Since I am a glutton for punishment, I returned to "The Hook" with a friend who does not surf. He watched from the shore, grimacing and shaking his head as I paddled out into the waves of Santa Cruz. This time I got up, just beaming on my ride, but ended up turtling the next hour until I could return to shore safely and without falling on my face. Now that is progress! Oceans scare me and I have a habit of returning to places that scare me until I master the heart-palpitations and fear.
That voice that says, "Get up!" and "Try again!" is the one to listen for. I implore you to keep listening to what motivates and inspires you to be better and keep showing up. There is no place to go without struggle, so we must show up with courage and tenacity if we want progress.

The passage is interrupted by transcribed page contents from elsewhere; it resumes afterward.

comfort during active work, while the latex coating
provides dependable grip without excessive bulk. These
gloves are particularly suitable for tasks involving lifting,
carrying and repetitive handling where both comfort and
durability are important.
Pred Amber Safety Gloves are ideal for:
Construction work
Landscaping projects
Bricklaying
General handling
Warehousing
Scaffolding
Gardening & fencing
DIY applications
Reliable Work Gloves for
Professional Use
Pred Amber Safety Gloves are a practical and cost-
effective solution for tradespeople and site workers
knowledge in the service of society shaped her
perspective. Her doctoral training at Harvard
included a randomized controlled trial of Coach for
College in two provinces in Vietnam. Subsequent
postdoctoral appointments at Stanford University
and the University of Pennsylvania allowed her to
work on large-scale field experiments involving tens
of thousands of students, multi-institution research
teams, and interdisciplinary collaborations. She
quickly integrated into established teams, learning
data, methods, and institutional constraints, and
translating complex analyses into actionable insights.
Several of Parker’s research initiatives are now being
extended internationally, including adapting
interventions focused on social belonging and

The power to endure and an ability to face defeat or potential humiliation requires more than physicality or mindset, it requires a fierce spirit and soul. I propose that in movement and our push for progress we can design our own sacred rituals. Do not give up. Instead remember you are connected to an infinite love and can tap in anytime. There are endless inspirations in our communities, and I will be highlighting a few of these warriors next. You will fall, but you will get up again.
I'll be over here cheering you on, and when you need to rest, just allow it then start anew. Depression, despondency and disconnection are all liars. We are in fact infinitely connected. Isn't that cool? Carry on, soldiers, and as trite or simplistic as it may sound, remember to love yourself first. Everything else will become richer with that in place first.
Catch a wave and enjoy the ride!
A playlist for riding your waves, from djdancingfool: https://open.spotify.com/user/121907452/playlist/6zX2LpUIhWDpsOgD5srdRM
P.S. Until our hosts fix this tech glitch, you may need to copy and paste the youtube and Spotify links into your browser. it should be fixed after they return this afternoon- just another little wave!